Mohamad Imad Mahaini

Modelling and analysing trust and influence in social networks
Research work: 

Modelling and Analysing Trust and Influence in Social Networks.

The main topic of research of ESR-15 is about the "influence" and "trust" in Online Social Networks (OSN). Its objectives are:

  1. Study the socio-technical aspects that have a significant relevance to cyber-security analysis and operations.
  2. Develop socio-technical systems that enable modelling and analysing trust and influence in social networks (public and private) and in adversary groups and communities.

The research will focus on how trust, advice and influence impact on:

  1. Social networks that include cyber-security professionals or other personnel involved in cyber-security operations.
  2. Social networks used by adversaries for coordinating or enacting cyber-attacks.

We aim to build a hybrid approach that combine methods from Computer Science and Psychology in order to better understand what makes the OSN users “influencers” and how “Trust” occurred between users.

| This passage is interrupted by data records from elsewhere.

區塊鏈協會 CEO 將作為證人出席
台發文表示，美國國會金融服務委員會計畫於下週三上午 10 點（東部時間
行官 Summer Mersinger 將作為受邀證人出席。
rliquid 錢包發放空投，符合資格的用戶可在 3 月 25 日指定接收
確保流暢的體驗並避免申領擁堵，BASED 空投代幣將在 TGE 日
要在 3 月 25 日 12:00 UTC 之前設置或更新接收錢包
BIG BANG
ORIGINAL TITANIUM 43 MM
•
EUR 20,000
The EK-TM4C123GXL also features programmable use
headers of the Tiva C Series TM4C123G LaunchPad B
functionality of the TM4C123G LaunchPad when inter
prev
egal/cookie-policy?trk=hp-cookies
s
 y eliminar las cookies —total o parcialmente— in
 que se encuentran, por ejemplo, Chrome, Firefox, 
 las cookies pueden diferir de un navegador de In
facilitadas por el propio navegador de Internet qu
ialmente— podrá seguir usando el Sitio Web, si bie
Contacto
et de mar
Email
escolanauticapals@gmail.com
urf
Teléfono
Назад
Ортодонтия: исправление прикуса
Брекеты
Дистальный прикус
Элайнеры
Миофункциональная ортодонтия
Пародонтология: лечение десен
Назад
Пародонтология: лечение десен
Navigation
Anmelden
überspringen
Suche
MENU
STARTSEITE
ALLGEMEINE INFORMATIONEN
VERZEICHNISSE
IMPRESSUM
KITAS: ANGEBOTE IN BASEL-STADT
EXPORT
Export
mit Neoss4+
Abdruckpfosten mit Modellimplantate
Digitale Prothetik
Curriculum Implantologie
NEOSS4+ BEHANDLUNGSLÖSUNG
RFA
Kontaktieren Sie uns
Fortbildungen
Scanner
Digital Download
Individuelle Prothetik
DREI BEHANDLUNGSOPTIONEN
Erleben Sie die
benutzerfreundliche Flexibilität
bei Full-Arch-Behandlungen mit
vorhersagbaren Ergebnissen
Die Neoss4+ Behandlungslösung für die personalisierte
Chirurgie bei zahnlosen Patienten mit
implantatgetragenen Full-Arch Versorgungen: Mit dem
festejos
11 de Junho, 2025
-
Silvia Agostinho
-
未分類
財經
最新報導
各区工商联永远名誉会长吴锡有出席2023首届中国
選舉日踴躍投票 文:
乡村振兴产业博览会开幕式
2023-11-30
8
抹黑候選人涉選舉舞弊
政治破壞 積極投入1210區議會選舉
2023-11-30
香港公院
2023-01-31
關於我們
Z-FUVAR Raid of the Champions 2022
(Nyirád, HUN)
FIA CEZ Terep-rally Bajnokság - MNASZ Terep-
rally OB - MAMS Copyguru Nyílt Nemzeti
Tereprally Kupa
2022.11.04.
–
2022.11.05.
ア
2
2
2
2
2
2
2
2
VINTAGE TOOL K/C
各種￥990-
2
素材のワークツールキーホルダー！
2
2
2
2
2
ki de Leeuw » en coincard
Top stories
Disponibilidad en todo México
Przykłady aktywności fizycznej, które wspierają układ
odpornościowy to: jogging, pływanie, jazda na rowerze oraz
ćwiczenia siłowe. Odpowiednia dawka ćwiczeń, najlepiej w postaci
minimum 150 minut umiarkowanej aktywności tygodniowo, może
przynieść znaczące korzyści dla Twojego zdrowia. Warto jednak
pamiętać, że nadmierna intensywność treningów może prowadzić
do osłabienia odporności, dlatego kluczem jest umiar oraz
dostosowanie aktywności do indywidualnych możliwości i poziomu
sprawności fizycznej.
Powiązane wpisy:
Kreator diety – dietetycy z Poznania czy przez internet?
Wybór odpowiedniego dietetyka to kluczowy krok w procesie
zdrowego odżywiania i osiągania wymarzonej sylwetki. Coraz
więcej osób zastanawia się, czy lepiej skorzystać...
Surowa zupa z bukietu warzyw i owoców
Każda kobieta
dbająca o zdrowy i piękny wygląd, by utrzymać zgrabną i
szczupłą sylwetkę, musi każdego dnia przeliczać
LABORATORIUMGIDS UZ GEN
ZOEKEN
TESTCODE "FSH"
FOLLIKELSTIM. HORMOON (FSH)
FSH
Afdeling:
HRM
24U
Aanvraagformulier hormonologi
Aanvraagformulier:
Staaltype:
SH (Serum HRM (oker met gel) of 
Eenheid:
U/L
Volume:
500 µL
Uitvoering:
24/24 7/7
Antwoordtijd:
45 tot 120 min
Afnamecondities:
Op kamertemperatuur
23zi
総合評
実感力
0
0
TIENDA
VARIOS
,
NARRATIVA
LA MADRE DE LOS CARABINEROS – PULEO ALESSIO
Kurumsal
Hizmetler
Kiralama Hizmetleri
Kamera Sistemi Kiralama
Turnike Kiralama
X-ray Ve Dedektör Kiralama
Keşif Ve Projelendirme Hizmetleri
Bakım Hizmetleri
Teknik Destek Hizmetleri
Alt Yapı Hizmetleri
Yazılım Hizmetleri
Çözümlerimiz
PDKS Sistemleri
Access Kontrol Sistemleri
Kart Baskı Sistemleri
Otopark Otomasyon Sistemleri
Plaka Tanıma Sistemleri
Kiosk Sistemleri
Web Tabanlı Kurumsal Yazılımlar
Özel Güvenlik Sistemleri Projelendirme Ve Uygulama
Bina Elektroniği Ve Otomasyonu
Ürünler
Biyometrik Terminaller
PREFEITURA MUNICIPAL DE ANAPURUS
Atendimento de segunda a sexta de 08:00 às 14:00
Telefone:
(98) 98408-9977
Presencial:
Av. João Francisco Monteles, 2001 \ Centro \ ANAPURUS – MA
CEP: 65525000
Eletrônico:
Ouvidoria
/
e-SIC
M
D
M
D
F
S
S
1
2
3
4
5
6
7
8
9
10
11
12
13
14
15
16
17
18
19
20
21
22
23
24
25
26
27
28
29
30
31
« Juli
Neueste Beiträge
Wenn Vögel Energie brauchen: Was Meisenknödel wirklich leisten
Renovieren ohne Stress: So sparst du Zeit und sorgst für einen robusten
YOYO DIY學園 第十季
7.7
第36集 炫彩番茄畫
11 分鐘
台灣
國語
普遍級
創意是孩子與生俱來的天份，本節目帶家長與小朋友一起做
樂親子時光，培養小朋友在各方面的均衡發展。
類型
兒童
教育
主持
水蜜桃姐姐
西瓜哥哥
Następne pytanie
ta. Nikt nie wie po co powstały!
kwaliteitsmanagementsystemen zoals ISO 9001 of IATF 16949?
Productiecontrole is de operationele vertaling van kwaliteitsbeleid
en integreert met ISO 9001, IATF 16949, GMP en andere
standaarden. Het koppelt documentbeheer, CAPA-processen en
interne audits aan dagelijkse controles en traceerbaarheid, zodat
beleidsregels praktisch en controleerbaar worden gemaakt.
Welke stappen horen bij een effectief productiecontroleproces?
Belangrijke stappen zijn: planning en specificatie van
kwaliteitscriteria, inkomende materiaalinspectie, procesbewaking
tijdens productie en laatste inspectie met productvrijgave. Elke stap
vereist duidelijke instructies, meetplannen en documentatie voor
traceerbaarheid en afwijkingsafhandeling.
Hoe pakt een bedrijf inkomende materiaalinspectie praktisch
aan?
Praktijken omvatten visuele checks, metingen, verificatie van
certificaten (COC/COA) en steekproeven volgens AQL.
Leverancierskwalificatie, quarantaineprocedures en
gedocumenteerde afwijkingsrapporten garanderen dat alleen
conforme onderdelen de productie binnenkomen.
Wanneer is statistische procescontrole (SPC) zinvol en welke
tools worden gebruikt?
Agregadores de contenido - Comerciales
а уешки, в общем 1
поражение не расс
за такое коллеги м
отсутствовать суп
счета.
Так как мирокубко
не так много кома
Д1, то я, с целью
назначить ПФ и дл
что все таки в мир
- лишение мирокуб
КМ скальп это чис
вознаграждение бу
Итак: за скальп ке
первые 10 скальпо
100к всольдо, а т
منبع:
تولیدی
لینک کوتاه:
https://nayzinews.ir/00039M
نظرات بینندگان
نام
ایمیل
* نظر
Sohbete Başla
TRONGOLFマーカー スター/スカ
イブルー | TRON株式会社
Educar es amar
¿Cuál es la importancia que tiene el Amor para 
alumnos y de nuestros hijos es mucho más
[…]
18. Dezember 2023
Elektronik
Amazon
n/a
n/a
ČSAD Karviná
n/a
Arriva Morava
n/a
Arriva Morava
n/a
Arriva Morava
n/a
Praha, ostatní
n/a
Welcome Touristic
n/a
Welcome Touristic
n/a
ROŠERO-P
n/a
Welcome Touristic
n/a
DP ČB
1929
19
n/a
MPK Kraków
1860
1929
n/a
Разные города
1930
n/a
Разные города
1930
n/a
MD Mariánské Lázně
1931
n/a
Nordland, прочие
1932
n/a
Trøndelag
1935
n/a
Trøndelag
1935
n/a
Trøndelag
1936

Our focus is the Cybersecurity context where we consider only the topics, events and discussions that are related to Cybersecurity domains.

This project will also consider regulatory and legal aspects (including privacy) that underpin the ethical and lawful conduct of such analyses.

ESRs Publications


Taxonomies and ontologies are handy tools in many application domains such as knowledge systematization and automatic reasoning. In the cyber security field, many researchers have proposed such taxonomies and ontologies, most of which were built based on manual work. Some researchers proposed the use of computing tools to automate the building process, but mainly on very narrow sub-areas of cyber security. Thus, there is a lack of general cyber security taxonomies and ontologies, possibly due to the difficulties of manually curating keywords and concepts for such a diverse, inter-disciplinary and dynamically evolving field.

This paper presents a new human-machine teaming based process to build taxonomies, which allows human experts to work with automated natural language processing (NLP) and information retrieval (IR) tools to co-develop a taxonomy from a set of relevant textual documents. The proposed process could be generalized to support non-textual documents and to build (more complicated) ontologies as well. Using the cyber security as an example, we demonstrate how the proposed taxonomy building process has allowed us to build a general cyber security taxonomy covering a wide range of data-driven keywords (topics) with a reasonable amount of human effort.